─── Document excerpt ───

Natalie Cowan slows down when she sees animals in the road.

That’s why she slowed down for a raccoon crossing the road while she was driving home from a friend’s house in Basehor, Kansas, on Monday night, she told the Wichita Eagle.

But this raccoon wasn’t alone on the gravel road.

“I continued to go forward and I see two more eyes,” Cowan said, according to WDAF. “So I was like, ‘It’s probably a family of raccoons.’”

Then she got closer — “and I see a crocodile! Or an alligator! I see an alligator,” she said, according to the TV station.

A 4-foot long alligator, to be exact, the station reported.

“So I stop because I was so shocked that there was an alligator in Kansas,” Cowan told The Eagle in a Facebook message.

At first, Cowan thought the gator was a joke, so she said she “instantly started laughing!”

But it was no joke.

Cowan called her friend, and her friend’s dad then called the Leavenworth County Sheriff’s Office.

But once a deputy arrived, “we actually had no idea what to do about it,” Cowan said. That was at about midnight, Major James W. Sherley told The Eagle in a phone interview.

─── Recorded information ───

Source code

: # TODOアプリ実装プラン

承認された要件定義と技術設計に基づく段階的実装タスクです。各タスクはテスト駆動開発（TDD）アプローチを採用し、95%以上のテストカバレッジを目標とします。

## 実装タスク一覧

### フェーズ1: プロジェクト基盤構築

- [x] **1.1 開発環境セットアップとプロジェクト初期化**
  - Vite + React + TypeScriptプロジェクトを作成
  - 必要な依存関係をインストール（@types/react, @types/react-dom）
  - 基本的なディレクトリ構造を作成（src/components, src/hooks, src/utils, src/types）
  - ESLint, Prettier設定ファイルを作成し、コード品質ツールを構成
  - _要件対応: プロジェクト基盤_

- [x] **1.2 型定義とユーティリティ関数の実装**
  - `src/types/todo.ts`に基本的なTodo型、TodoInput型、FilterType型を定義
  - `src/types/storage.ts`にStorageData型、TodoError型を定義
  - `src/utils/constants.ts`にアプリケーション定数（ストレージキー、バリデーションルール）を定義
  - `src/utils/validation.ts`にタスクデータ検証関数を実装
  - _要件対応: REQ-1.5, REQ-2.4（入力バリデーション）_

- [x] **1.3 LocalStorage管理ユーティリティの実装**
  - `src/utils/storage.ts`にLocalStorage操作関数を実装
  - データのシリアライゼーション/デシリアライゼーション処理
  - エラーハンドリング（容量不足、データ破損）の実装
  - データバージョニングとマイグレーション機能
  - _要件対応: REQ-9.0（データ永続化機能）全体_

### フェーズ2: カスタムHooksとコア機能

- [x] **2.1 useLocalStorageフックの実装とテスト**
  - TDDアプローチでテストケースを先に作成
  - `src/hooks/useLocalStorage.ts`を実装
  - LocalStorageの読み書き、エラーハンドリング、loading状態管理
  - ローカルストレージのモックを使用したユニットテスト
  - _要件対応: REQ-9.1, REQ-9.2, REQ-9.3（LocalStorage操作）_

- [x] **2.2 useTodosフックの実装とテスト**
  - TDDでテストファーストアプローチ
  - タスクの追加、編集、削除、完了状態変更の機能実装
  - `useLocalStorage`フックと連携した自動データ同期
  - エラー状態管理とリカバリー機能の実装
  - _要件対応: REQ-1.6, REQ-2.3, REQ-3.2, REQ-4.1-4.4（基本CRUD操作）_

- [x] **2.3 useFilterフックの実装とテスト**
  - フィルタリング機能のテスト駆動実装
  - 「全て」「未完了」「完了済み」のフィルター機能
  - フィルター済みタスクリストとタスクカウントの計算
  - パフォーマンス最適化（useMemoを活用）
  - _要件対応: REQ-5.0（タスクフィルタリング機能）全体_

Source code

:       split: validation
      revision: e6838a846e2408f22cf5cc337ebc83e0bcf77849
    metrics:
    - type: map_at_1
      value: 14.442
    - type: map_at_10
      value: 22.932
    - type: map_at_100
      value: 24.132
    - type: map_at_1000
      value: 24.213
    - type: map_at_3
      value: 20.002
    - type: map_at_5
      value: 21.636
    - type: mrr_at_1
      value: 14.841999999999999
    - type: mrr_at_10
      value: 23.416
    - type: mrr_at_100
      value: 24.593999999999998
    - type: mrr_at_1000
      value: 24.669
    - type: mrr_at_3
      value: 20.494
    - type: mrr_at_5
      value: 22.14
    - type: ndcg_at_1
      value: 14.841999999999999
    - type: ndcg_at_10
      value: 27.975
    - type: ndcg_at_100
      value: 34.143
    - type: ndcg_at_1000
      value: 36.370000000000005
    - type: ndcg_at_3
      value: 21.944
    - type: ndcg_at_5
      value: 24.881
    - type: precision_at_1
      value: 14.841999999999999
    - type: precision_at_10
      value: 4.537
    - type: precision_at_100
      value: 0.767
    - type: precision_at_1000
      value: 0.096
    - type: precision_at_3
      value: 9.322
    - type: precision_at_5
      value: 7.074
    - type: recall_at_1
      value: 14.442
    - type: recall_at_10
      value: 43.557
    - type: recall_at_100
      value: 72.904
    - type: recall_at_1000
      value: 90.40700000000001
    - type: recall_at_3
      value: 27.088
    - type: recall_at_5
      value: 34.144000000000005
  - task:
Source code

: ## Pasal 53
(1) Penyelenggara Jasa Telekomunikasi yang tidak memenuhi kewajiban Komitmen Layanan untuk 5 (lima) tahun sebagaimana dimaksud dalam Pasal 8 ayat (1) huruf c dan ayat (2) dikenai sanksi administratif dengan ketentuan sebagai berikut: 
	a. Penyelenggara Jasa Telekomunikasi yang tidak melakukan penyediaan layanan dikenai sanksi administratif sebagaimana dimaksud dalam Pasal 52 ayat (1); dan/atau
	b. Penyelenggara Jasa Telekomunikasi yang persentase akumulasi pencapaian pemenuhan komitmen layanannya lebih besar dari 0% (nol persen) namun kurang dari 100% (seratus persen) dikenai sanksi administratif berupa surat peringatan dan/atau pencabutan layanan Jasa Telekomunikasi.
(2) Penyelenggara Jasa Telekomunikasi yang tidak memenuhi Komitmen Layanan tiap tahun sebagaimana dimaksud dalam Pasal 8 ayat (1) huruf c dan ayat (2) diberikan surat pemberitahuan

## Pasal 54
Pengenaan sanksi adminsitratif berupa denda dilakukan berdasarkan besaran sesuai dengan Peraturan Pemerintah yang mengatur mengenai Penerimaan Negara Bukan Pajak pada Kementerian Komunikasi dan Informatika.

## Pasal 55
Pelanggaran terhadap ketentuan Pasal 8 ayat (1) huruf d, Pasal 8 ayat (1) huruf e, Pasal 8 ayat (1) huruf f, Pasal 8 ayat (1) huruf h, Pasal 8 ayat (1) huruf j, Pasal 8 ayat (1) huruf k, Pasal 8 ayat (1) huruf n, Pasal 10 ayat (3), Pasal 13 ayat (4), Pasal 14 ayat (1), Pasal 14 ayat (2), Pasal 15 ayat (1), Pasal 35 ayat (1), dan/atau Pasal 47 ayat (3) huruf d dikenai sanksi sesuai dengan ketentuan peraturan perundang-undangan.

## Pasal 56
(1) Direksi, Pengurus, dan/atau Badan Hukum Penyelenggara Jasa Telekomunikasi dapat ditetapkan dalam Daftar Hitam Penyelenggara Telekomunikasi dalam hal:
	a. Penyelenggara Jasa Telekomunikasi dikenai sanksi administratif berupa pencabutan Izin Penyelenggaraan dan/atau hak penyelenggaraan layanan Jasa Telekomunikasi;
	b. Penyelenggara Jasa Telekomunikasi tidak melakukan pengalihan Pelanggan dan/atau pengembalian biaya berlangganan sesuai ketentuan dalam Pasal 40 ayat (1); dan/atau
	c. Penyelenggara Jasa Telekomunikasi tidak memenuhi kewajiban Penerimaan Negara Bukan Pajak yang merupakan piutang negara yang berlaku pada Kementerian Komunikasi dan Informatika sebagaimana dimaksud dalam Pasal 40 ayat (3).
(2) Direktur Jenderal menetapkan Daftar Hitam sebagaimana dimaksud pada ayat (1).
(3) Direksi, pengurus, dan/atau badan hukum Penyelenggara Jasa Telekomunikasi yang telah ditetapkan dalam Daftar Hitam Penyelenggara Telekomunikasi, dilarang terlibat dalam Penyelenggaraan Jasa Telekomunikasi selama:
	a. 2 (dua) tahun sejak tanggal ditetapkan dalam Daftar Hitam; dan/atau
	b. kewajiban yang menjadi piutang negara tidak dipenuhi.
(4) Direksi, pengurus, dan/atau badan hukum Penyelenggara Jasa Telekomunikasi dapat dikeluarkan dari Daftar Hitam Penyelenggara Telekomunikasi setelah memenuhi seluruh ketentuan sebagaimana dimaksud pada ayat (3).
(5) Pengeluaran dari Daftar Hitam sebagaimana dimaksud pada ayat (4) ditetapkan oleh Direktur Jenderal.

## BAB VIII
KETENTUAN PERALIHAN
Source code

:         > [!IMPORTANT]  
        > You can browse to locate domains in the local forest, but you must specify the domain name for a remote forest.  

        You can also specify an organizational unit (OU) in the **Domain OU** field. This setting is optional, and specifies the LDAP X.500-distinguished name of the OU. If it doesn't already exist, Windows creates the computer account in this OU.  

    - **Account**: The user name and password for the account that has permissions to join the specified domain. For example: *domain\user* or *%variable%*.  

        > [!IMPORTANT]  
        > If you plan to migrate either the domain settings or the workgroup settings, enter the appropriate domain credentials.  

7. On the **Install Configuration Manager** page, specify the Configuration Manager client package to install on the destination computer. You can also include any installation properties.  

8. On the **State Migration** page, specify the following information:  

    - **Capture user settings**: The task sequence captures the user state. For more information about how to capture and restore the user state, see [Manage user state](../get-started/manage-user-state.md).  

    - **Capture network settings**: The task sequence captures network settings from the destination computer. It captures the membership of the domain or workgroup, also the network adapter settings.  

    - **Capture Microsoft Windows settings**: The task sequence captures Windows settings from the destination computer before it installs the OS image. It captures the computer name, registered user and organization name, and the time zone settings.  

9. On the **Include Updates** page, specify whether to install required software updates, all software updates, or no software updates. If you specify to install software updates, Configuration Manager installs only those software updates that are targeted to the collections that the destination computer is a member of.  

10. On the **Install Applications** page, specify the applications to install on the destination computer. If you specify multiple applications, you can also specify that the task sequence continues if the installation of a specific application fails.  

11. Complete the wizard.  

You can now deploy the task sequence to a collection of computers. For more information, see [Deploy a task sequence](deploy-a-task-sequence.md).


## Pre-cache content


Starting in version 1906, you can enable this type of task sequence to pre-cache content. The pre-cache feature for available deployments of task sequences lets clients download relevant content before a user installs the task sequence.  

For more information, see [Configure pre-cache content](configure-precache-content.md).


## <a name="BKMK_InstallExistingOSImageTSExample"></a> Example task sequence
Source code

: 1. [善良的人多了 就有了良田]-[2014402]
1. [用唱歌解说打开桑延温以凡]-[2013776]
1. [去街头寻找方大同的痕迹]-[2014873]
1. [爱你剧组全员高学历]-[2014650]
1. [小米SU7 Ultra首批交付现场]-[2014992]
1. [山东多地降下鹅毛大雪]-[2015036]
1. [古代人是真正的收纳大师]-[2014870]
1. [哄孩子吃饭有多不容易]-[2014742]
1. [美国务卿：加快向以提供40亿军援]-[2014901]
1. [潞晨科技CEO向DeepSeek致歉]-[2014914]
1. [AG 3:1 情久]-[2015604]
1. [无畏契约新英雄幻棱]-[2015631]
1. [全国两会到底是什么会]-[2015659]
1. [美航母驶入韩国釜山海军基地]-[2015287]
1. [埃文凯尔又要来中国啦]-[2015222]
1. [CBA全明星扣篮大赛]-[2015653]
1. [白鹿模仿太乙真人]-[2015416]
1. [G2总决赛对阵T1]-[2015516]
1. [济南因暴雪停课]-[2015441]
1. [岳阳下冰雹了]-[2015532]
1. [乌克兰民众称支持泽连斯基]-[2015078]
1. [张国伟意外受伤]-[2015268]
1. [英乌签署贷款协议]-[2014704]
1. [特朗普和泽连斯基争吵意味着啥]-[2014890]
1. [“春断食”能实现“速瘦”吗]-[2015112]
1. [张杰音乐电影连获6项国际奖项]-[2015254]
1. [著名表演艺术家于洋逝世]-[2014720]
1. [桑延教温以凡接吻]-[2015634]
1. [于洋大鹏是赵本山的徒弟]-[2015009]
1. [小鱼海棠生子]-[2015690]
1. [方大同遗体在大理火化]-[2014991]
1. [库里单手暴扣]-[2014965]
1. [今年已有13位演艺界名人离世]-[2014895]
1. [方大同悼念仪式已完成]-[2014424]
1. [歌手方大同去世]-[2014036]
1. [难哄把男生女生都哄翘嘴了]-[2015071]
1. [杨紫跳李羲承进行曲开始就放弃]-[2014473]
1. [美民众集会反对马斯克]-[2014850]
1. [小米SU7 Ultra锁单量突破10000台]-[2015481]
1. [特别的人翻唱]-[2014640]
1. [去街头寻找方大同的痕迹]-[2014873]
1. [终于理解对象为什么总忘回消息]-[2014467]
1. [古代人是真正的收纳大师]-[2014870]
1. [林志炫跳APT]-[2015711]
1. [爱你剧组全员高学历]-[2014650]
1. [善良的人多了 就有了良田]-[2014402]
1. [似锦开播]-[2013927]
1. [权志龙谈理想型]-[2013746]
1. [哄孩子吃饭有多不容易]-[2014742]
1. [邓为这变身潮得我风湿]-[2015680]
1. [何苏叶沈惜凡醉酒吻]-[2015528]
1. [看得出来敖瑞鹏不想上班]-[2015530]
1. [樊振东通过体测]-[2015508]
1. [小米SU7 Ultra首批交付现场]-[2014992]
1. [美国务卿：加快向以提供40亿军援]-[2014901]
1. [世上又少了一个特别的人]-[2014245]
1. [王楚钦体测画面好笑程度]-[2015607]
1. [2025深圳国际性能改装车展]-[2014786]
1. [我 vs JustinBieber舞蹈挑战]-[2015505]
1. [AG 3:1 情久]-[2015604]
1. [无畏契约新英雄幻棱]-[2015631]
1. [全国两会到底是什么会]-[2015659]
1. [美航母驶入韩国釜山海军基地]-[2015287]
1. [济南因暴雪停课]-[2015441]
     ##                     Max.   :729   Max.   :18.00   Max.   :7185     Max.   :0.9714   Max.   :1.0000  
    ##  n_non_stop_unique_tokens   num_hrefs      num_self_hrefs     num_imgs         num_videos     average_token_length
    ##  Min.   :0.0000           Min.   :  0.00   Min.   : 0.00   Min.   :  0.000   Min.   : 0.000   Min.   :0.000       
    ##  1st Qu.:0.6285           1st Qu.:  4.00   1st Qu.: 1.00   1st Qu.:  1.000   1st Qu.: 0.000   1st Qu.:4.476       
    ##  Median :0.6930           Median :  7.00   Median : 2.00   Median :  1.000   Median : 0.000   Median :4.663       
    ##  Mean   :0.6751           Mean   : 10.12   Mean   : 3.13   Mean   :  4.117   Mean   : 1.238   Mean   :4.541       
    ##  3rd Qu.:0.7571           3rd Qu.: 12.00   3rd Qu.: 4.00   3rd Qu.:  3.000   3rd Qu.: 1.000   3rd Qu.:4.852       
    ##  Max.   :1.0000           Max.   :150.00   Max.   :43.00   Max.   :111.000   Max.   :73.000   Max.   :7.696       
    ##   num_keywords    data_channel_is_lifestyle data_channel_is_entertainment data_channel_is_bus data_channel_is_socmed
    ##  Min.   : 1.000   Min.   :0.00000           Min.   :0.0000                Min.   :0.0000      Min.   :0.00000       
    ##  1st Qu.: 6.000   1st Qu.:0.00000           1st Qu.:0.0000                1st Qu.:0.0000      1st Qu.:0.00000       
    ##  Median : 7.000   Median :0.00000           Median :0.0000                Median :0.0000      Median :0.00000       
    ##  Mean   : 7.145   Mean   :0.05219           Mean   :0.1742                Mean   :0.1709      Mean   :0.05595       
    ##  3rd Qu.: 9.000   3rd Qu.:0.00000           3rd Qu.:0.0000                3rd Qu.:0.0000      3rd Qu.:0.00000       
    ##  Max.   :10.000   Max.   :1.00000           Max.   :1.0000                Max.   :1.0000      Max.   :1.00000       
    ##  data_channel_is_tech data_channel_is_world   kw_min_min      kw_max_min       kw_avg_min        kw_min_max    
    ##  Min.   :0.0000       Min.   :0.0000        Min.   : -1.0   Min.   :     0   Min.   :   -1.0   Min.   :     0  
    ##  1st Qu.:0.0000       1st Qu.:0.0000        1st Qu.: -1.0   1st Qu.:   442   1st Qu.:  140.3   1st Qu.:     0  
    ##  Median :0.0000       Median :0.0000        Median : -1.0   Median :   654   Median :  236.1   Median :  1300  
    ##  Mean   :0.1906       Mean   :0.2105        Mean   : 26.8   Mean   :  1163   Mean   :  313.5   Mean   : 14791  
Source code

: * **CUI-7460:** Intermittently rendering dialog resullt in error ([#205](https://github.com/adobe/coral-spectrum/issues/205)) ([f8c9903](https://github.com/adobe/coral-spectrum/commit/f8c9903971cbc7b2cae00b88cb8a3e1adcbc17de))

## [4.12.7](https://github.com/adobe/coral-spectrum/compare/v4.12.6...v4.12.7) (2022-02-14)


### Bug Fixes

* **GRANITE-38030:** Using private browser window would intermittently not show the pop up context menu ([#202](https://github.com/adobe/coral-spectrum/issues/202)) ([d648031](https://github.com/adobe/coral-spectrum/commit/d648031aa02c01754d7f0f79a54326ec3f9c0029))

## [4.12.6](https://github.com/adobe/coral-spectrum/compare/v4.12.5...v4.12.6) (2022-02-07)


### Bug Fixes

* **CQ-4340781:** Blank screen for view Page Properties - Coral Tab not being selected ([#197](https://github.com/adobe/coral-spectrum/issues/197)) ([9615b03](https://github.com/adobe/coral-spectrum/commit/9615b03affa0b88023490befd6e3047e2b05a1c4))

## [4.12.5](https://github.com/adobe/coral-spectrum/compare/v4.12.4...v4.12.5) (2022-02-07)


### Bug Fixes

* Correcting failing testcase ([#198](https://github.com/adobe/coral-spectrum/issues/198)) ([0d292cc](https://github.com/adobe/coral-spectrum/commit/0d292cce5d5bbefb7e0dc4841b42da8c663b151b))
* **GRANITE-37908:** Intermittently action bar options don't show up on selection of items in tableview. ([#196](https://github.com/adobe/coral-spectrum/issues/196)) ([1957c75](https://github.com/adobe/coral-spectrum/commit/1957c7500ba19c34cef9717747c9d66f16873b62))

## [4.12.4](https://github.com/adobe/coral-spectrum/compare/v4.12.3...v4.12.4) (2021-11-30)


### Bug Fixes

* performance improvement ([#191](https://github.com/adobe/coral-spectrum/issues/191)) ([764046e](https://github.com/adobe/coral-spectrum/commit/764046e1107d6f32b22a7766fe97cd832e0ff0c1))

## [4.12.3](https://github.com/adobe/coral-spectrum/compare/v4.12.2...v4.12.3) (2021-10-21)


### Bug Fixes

───

Apply what you read ->
A) From the story about the alligator found on a Kansas road, retype the passage starting at "Then she got" and ending at "was no joke.".
B) Answer these questions using the alligator story:
(i) What animal did Cowan first slow down for on the road?
(ii) How long was the alligator, according to the TV station?
(iii) Which agency did her friend's dad call?
C) Carry on the news story about the alligator on the Kansas road from its last sentence.

Results for each task ->
A)
Then she got closer — “and I see a crocodile! Or an alligator! I see an alligator,” she said, according to the TV station.

A 4-foot long alligator, to be exact, the station reported.

“So I stop because I was so shocked that there was an alligator in Kansas,” Cowan told The Eagle in a Facebook message.

At first, Cowan thought the gator was a joke, so she said she “instantly started laughing!”

But it was no joke.

B)
(i) A raccoon.
(ii) 4 feet long.
(iii) The Leavenworth County Sheriff's Office.

C)
Deputies then conducted a “neighborhood canvas” for just one reason — “to see if anyone was missing an alligator,” Sherley said. The deputies did find the pet alligator’s owners, and they came out to help capture and bring the exotic pet back home.

With no alligator-wrangling experience, Cowan decided she would take a video of what happened next.

In the video, which Cowan provided to The Eagle, two people are seen trying to capture the gator with a catch pole while a deputy is nearby.

Then someone got too close.

The gator quickly turned toward the responding deputy and gave him a scare, video shows, and the deputy threw his hand into the air.

The deputy then quickly ran across the street, while the gator stayed put.

“After it hissed and ran forward, (the gator) eventually wandered off home safely!” Cowan said. “Once the alligator started to get upset it was sort of scary, but at the end of it all it was extremely funny to witness,” she said.

Sherley told The Eagle he is now working with the Kansas Department of Wildlife, Parks and Tourism to find this gator a new home. Pet alligators are not legal in Leavenworth County under a county resolution regarding exotic animals, he said.

“They’re going to have to get the gator removed from the home and placed into a zoo or some other care facility,” he said. “Obviously, we don’t have a lot of alligators in Leavenworth County, so this is new ground.”

Sherley said he isn’t sure if the owners will face any charges, as the incident is still under investigation.

“Our concern now is to make sure the animal is safe and the neighborhood is safe,” he said.